Going to the extreme
Low oxygen, extreme cold, wind and weather are commonplace at altitudes above
4,000 metres. However, this shelter, clad with 5.5 tonnes of copper sheet, has got it
covered: the copper exterior acts as a giant Faraday cage, which insulates and protects
the interior from lightning and atmospheric phenomena. Tough copper can stand up to
these extreme conditions – resisting corrosion and electrical discharges – thus keeping
the hut and all inside safe from the elements.
Going the alpine route
Originally constructed in 1893 and rebuilt in 1980, this three-level shelter and
scientific research centre can host 70 mountaineers and alpine skiers in summer.

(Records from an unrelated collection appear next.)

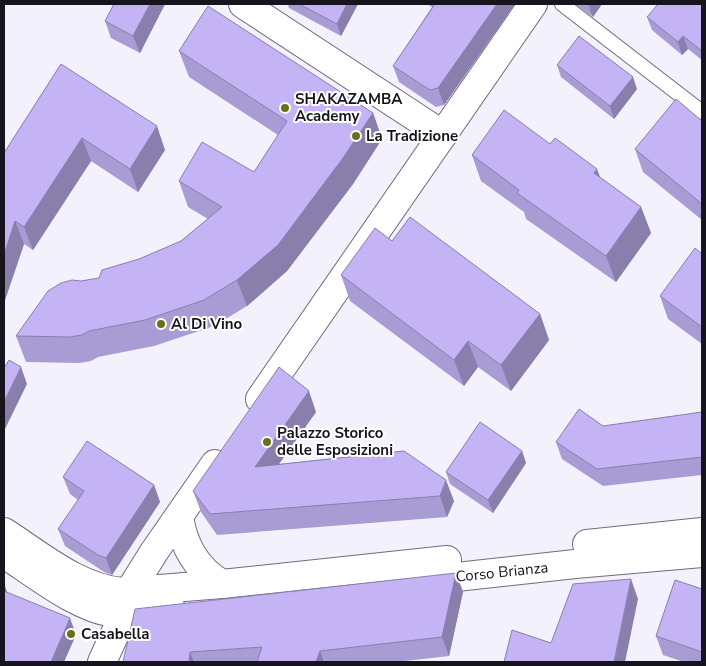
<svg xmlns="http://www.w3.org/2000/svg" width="706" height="666" font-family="'Nunito Sans',sans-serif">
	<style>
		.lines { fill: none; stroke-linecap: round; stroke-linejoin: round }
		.lane-casing { stroke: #706b80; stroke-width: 16 }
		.street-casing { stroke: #706b80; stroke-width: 30 }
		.secondary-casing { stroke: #706b80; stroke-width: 30 }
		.lane { stroke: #fff; stroke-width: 14 }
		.street { stroke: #fff; stroke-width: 28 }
		.secondary { stroke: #fff; stroke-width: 28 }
		.wall { fill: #a99bd4 }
		.shaded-wall { fill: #897eac }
		.building { fill: #c4b4f6; stroke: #897eac }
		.poi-dot { fill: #687119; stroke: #fff; stroke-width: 2 }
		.labels { text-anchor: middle; stroke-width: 4; stroke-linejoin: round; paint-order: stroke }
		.poi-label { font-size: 15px; font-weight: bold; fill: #16141c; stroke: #fff; text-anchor: start }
		.street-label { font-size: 15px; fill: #16141c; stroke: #fff }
	</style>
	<rect width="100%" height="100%" fill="#f3f1fb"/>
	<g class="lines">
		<defs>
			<path id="lane" d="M562 4 702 112"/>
			<path id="street" d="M243 4 443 135
				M260 399 533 4
				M179 516C183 545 196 569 222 584
				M129 592 154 552 215 464
				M102 662 124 614"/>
			<path id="secondary" d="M4 532C40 555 78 588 122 592L222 584 447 560
				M587 544 702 532
				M4 554C36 574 75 607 113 613 132 616 152 611 171 609
				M420 581 575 564 702 553"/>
		</defs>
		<use href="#lane" class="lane-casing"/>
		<use href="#street" class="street-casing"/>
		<use href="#secondary" class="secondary-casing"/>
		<use href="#lane" class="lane"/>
		<use href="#street" class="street"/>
		<use href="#secondary" class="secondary"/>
	</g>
	<path class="wall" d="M114 4H165L140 53 111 38 105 21Z
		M288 4H358L341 36 289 8Z
		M427 4H515L444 105 436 107 399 82 393 66 432 7Z
		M575 4H602L593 17Z
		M702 4V60L688 49 682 55 652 30 647 17Z
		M179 51 373 113 382 139 353 184 287 271 247 306 214 326 154 346 98 357 91 361 80 363 26 362 16 336 81 281 99 278 181 241 208 219 188 207 179 181 254 172 278 135 189 77Z
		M61 64 165 150 138 192 91 161 33 250 24 244 4 303V153Z
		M557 65 637 89 614 119 561 77Z
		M702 121V220L643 172 635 149Z
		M550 144 601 178 641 207 651 233 616 282 526 219 524 212 481 181 472 155Z
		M392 241 540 314 549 340 511 391 478 367 464 386 350 301 341 275Z
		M702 254V344L668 319 660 296Z
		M316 412 279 464 404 451 454 501 447 517 217 535 201 512 193 491Z
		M702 412V475L603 486 562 459 556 442 603 426Z
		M522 451 526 463 493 513 450 484 446 472Z
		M63 477 154 485 160 502 112 575 104 572 65 546 58 529 78 500 70 494Z
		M456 573 463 592 449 656 396 662H123Z
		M702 589V662H684L663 655 656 636Z"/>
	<path class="shaded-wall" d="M150 4H165L140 53 133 36Z
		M347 4H358L341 36 337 24Z
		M497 4H515L444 105 438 88Z
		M588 4H602L593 17Z
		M683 36 688 49 682 55 678 42Z
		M633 77 637 89 614 119 610 106Z
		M373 113 382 139 353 184 287 271 247 306 237 280Z
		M157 126 165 150 138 192 130 169Z
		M82 138 91 161 33 250 24 227Z
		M597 169 607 195 594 173Z
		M641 207 651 233 616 282 606 256Z
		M15 221 24 244 4 303V255Z
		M540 314 549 340 511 391 501 365Z
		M468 341 478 367 464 386 454 360Z
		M21 367 27 384 4 431V402Z
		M309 391 316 412 262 488 255 467Z
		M522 451 526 463 493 513 488 500Z
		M446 480 454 501 447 517 440 496Z
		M154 485 160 502 112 575 106 558Z
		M456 573 463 592 449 656 442 637Z
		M631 579 638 599 625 662H614Z
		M5 586 11 603 4 594V588Z
		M70 618 76 635 64 662H51Z
		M320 651 324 662H316Z
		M190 652 194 662H189Z"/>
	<path class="building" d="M114 4H150L133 36 105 21Z
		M299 4H347L337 24Z
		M435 4H497L438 88 430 90 393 66Z
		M658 4H702V51L683 36 678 42 647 17Z
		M208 6 373 113 343 158 278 245 237 280 204 300 145 320 89 331 82 335 70 337 16 336 48 291 61 283 72 280 81 281 99 278 102 270 139 259 181 241 222 207 179 181 202 142 254 172 287 121 179 51Z
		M579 36 633 77 610 106 557 65Z
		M61 64 157 126 130 169 82 138 24 227 15 221 4 255V153Z
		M676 99 702 121V204L635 149Z
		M504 110 550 144 555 138 597 169 594 173 641 207 606 256 517 193 519 190 472 155Z
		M410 217 540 314 501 365 468 341 454 360 341 275 375 228 392 241Z
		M695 248 702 254V327L660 296Z
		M9 360 21 367 4 402V368Z
		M279 367 309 391 255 467 404 451 446 480 440 496 210 514 193 491Z
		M579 409 603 426 702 412V457L597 469 556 442Z
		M480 422 522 451 488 500 446 472Z
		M87 441 154 485 106 558 98 555 58 529 84 491 63 477Z
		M456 573 442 637 320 651 316 662H257L262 647 190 652 189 662H123L135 609Z
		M631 579 614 662H504L512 630 551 643 573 584Z
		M675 580 702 589V652L656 636Z
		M4 591 70 618 51 662H4Z"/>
	<g class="poi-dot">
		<circle cx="285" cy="108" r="5"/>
		<circle cx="356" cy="136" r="5"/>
		<circle cx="161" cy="324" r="5"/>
		<circle cx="267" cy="442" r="5"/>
		<circle cx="71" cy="634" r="5"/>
	</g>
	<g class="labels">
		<g class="poi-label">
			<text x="295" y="104">SHAKAZAMBA<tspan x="295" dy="17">Academy</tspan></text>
			<text x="366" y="141">La Tradizione</text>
			<text x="171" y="329">Al Di Vino</text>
			<text x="277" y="438">Palazzo Storico<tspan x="277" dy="17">delle Esposizioni</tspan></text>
			<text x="81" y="639">Casabella</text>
		</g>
		<g class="street-label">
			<text transform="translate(502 572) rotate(-6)" y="5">Corso Brianza</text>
		</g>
	</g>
	<rect width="706" height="666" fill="none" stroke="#16141c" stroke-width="10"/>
</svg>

Requiring an enduring and extremely challenging glacial trek, or Alpine climb, it is
not for beginners or the faint of heart! The hut is also uniquely positioned to conduct
high-elevation medical research, plus environmental and climate studies.
Going 360 degrees
With stunning views spanning 360 degrees, the Capanna Osservatorio Regina
Margherita is a copper-covered beacon – anchored on a 2,000 metre precipice of rock
and ice. Not merely a summit to be conquered, but a destination in itself.